Teams are using the approach as well.The RallyMe website's homepage boasts that it is the "official crowdfunding platform" of several American associations for sports ranging from fencing to cycling to speedskating, opting to fundraise as collective bodies rather than leaving athletes alone. Canadian Luge Association executive director Tim Farstad explained the CLA is pondering taking a similar tack, currently weighing the pros and cons, to build on its 2014-15 Own the Podium funding of $1,020,000.

"The only problem with that is you almost become competition for athletes. We're fighting for the same dollar," he said. "There's not too many out there. You have to try everything to get a piece of the sponsorship dollar.

"It's a matter of fighting for the smaller sponsors now because it seems like the big ones, they're not really available anymore."

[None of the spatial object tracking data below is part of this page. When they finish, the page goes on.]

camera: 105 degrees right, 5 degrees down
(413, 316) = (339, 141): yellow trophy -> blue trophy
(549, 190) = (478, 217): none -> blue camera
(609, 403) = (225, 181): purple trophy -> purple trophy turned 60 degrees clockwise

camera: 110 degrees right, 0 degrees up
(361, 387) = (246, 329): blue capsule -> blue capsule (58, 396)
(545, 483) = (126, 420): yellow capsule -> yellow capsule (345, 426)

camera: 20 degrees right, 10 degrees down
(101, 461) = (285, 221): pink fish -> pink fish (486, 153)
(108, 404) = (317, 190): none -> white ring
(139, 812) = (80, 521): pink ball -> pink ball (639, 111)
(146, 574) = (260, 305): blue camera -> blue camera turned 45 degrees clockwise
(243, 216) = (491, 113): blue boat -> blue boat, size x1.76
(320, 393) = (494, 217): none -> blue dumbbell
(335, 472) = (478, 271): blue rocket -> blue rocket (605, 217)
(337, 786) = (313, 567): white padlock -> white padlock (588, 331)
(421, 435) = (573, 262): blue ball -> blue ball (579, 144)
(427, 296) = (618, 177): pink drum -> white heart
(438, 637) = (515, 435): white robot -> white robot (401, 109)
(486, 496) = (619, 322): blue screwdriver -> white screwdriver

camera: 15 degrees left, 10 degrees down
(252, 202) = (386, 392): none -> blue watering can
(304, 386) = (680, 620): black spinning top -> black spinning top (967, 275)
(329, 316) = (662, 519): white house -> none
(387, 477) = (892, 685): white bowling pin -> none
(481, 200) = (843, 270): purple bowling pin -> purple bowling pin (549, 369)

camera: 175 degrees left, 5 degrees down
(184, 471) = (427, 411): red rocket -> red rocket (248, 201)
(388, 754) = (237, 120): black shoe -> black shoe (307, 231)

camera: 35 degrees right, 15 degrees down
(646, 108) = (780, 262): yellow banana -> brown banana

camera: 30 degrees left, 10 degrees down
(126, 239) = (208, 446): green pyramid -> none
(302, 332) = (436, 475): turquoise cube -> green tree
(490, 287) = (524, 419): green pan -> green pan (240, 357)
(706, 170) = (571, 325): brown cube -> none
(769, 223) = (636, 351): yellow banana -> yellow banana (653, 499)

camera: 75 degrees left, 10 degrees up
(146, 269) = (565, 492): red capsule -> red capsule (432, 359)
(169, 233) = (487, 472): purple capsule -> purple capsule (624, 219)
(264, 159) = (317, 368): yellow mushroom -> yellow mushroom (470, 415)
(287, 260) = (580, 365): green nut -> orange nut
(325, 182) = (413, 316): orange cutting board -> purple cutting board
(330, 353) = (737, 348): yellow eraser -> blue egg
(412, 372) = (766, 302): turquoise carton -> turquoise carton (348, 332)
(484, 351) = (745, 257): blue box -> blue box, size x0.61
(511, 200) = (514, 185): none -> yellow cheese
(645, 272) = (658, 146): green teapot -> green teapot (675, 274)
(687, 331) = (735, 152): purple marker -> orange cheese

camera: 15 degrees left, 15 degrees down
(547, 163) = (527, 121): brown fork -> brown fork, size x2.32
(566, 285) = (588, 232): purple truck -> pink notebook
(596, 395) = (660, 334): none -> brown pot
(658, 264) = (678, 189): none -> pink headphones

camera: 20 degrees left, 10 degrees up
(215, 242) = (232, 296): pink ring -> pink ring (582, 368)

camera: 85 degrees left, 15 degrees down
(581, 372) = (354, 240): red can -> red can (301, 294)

The CLA isn't a stranger to thinking outside the box for funding, having worn 'For Sale' stickers on their helmets leading up to the 2010 Winter Olympic Games in search of a lead sponsor. After landing Fast Track Capital as a sponsor in 2009, the partnership lasted for four years. The CLA went to the well again by wearing the stickers last year, but the response wasn't quite so swift.

However, last October, the CLA went to a ranch – with athletes decked out in full gear – after the owner had donated a butchered cow to help offset food costs. Farstad said any help is welcome.

"With our sport, you can't really connect with that huge (company) like Canadian Tire or Visa because we're not giving them as much exposure as they would like," he said. "(Donors) want to get to know the team. They want to give money and be part of the team. That's what we're trying to sell."

Farrow, meanwhile, hopes to see more funding available for athletes in the future so they can focus more on improving than on the logistics to make it happen.

"If someone has a passion or a dream, there should be some support out there to help them with that," he said. "The way the industry is right now, they want people to struggle and pretty much make it on their own before they're willing to step in. They want you to be a professional rider already, and then they're going to step in and take advantage of that."